Start of Given entries
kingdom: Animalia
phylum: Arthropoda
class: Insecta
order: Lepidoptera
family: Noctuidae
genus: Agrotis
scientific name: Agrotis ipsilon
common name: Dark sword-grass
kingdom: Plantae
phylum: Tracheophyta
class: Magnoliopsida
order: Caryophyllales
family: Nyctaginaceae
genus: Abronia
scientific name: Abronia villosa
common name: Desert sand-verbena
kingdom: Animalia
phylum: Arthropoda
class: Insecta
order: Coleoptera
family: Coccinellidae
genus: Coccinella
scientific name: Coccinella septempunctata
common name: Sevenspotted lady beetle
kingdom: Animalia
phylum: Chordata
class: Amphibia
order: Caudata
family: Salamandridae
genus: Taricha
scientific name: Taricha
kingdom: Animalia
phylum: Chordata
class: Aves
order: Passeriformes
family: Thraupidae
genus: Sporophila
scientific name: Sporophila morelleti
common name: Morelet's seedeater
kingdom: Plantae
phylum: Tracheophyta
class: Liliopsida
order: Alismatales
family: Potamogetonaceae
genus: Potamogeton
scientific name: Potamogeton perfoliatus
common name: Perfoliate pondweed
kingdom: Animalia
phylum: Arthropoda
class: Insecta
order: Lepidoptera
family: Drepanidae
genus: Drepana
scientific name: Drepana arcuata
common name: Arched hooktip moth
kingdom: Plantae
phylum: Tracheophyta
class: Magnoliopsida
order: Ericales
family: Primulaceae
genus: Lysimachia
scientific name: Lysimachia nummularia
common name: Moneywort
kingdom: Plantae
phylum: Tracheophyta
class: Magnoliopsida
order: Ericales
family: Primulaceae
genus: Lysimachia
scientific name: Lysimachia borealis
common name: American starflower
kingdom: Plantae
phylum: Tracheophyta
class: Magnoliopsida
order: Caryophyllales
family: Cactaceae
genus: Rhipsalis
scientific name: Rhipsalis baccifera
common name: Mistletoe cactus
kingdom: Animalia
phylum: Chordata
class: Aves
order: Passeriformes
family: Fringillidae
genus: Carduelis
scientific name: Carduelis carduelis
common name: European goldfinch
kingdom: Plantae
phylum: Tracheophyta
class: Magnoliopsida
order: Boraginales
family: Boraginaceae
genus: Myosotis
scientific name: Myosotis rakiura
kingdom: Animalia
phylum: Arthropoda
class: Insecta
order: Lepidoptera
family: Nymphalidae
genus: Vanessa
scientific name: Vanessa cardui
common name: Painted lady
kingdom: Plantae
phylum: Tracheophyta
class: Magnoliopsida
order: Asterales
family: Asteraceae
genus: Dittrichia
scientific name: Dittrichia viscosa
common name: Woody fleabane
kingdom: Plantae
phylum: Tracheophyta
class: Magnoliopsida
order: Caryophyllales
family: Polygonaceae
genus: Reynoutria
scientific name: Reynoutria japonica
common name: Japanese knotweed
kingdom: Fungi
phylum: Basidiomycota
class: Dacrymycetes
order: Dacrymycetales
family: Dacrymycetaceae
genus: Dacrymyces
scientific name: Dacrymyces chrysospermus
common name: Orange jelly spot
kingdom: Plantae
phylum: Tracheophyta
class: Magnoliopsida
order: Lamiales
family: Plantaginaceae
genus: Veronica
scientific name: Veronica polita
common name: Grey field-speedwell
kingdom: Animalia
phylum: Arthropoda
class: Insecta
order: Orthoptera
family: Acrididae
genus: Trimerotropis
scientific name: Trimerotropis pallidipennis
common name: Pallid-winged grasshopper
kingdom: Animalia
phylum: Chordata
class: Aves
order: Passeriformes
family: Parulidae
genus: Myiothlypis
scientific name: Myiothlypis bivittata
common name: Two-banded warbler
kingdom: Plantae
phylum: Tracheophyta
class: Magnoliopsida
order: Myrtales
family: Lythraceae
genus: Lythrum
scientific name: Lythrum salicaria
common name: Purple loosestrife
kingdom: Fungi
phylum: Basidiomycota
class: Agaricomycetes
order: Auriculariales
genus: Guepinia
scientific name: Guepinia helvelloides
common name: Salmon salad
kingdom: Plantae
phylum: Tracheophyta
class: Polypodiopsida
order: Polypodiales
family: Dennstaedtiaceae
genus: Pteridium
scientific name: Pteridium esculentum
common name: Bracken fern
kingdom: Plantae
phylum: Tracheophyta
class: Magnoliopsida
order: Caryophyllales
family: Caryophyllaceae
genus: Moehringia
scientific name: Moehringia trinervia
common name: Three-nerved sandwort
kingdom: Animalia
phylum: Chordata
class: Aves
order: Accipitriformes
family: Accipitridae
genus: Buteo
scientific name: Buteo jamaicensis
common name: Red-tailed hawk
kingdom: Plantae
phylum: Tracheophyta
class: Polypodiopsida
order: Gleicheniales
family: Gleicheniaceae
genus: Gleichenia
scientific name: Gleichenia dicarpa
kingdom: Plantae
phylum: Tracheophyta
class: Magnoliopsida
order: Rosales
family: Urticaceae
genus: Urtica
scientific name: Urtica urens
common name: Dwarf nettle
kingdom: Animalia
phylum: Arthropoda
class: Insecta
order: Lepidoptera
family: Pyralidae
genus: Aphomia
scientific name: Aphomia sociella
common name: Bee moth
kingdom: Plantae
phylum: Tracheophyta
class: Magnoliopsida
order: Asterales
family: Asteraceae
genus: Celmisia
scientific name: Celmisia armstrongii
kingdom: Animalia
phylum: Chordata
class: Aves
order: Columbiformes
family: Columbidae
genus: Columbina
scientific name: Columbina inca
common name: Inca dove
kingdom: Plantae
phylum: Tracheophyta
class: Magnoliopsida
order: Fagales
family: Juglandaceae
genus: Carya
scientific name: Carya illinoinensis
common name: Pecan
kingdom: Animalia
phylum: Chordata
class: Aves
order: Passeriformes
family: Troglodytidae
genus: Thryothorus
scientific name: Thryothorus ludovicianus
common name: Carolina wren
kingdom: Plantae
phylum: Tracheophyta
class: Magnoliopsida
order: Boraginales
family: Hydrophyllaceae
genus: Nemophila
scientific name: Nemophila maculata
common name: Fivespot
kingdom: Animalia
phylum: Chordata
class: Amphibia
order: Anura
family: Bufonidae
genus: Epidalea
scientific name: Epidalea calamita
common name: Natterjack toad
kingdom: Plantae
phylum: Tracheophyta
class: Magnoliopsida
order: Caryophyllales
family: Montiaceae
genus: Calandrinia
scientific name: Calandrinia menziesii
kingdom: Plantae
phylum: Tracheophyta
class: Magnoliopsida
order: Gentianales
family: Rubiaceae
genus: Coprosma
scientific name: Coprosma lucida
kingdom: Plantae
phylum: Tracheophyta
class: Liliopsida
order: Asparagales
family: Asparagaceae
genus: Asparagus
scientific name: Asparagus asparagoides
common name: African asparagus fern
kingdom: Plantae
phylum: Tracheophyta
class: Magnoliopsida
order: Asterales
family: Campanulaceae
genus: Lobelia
End of Given entries
* _Goal of the exercise_
Express everything from the start of the material down to the line containing "common name: Arched hooktip moth", inclusive, as a JSON array of strings with one string per line and blank lines omitted.

* _Task output_
[
  "kingdom: Animalia",
  "phylum: Arthropoda",
  "class: Insecta",
  "order: Lepidoptera",
  "family: Noctuidae",
  "genus: Agrotis",
  "scientific name: Agrotis ipsilon",
  "common name: Dark sword-grass",
  "kingdom: Plantae",
  "phylum: Tracheophyta",
  "class: Magnoliopsida",
  "order: Caryophyllales",
  "family: Nyctaginaceae",
  "genus: Abronia",
  "scientific name: Abronia villosa",
  "common name: Desert sand-verbena",
  "kingdom: Animalia",
  "phylum: Arthropoda",
  "class: Insecta",
  "order: Coleoptera",
  "family: Coccinellidae",
  "genus: Coccinella",
  "scientific name: Coccinella septempunctata",
  "common name: Sevenspotted lady beetle",
  "kingdom: Animalia",
  "phylum: Chordata",
  "class: Amphibia",
  "order: Caudata",
  "family: Salamandridae",
  "genus: Taricha",
  "scientific name: Taricha",
  "kingdom: Animalia",
  "phylum: Chordata",
  "class: Aves",
  "order: Passeriformes",
  "family: Thraupidae",
  "genus: Sporophila",
  "scientific name: Sporophila morelleti",
  "common name: Morelet's seedeater",
  "kingdom: Plantae",
  "phylum: Tracheophyta",
  "class: Liliopsida",
  "order: Alismatales",
  "family: Potamogetonaceae",
  "genus: Potamogeton",
  "scientific name: Potamogeton perfoliatus",
  "common name: Perfoliate pondweed",
  "kingdom: Animalia",
  "phylum: Arthropoda",
  "class: Insecta",
  "order: Lepidoptera",
  "family: Drepanidae",
  "genus: Drepana",
  "scientific name: Drepana arcuata",
  "common name: Arched hooktip moth"
]